En France, sur l’immobilier, la situation est aussi très compliquée. L’absence de politique du logement et de la construction depuis 11 ans, et surtout depuis 6, va amplifier la crise du secteur. Pourtant tous les acteurs l’ont crié haut et fort, en vain. Entre l’arrêt des constructions, les mesures environnementales sur les logements, les hausses de taux, les restrictions sur les conditions de prêts, les très fortes hausses des taxes foncières, la demande toujours plus fortes pour des petites surfaces et la baisse de la demande des grandes surfaces, un cyclone s’annonce à l’horizon et nous sommes peut-être déjà dans son œil…
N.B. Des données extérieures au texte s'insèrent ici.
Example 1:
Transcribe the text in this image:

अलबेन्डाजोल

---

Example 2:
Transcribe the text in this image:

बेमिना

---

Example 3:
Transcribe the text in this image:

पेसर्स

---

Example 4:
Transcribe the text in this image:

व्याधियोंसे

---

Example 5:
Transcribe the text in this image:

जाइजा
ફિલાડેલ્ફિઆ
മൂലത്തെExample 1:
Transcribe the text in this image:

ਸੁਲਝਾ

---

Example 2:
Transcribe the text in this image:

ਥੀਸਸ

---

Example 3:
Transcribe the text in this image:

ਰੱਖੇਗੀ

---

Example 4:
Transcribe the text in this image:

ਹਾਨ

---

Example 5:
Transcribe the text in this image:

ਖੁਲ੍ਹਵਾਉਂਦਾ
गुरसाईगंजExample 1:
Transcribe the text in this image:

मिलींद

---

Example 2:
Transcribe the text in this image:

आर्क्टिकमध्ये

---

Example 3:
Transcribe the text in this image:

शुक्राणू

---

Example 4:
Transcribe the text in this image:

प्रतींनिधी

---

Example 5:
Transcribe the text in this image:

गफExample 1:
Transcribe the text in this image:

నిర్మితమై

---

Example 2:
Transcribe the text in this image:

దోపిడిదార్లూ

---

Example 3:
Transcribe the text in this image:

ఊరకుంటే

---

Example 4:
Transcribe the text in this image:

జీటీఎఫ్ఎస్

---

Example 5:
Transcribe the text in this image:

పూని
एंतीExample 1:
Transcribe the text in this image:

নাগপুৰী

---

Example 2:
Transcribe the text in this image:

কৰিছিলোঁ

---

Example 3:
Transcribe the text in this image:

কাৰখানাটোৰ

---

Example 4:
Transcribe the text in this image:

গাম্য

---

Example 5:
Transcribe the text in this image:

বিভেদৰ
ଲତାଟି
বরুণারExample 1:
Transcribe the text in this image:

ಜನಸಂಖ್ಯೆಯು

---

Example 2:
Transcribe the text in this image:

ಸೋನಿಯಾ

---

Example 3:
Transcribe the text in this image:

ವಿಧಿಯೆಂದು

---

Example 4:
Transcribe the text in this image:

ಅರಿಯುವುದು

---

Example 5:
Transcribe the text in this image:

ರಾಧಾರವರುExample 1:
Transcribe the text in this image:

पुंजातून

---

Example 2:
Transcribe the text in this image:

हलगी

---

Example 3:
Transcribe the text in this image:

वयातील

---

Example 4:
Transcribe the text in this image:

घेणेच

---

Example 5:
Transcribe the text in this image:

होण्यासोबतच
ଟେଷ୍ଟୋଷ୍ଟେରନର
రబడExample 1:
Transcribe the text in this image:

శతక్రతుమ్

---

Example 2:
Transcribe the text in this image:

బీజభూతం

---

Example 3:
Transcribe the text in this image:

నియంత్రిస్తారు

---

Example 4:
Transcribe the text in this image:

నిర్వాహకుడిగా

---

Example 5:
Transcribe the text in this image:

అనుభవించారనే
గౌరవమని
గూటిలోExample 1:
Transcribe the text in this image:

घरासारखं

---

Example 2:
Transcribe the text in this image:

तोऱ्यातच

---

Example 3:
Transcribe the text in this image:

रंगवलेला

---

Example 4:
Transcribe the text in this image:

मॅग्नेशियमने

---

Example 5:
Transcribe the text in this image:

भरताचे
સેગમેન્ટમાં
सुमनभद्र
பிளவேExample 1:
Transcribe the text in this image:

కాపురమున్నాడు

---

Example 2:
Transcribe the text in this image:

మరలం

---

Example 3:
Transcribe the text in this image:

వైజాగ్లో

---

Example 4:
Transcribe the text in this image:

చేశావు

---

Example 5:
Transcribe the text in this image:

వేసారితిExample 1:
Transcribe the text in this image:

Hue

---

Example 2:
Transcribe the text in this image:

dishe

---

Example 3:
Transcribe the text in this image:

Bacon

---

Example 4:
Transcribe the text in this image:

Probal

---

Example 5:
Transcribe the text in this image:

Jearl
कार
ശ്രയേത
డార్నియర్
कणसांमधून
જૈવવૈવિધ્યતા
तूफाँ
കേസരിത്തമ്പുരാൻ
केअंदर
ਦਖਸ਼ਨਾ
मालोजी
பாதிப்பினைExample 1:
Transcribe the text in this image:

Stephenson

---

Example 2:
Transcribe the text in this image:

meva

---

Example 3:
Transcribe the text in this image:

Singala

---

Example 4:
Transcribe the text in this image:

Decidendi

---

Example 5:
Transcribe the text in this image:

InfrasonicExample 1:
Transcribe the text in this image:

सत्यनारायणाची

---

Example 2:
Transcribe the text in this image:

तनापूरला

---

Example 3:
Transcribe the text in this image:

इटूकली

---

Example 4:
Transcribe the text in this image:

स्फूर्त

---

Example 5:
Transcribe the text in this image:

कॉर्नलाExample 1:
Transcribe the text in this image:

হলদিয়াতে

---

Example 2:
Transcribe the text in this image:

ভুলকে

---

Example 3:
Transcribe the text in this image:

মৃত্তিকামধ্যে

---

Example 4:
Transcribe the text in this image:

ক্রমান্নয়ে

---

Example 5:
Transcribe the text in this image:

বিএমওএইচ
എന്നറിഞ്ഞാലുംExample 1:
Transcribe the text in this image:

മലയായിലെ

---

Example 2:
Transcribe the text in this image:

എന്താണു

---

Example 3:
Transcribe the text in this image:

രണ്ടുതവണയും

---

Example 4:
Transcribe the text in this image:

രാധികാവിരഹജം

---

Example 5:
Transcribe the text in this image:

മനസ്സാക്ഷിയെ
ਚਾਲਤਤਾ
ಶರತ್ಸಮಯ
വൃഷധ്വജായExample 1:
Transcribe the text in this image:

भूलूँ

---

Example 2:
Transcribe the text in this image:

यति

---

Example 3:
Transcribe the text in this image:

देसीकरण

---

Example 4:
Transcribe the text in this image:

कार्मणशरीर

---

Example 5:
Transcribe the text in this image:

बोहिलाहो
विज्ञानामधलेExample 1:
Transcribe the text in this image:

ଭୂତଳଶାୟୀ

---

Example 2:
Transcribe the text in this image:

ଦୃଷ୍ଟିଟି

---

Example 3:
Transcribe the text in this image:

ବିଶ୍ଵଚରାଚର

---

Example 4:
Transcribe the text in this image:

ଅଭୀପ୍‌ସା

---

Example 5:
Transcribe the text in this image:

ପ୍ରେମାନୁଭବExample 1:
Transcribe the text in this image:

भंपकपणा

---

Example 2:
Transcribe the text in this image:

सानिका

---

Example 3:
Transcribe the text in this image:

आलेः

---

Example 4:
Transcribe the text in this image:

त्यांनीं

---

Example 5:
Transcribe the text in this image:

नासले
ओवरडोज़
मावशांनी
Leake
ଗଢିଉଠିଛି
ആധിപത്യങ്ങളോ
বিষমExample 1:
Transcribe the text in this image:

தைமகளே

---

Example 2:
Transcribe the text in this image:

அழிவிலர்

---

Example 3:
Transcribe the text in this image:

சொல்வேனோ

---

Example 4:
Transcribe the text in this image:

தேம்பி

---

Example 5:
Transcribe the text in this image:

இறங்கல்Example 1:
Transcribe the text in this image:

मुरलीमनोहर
Si ce scénario de Krach boursier mondial se confirme, et si, en France, l’immobilier vacille, nous aurons un double effet richesse, sur les valeurs mobilières comme immobilières. La politique gouvernementale, ces six dernières années, avec l’IFI comme avec les taxes foncières uniquement supportées par les propriétaires, n’aura fait qu’inciter les épargnants à sortir de l’immobilier pour aller vers les actifs côtés, au pire moment.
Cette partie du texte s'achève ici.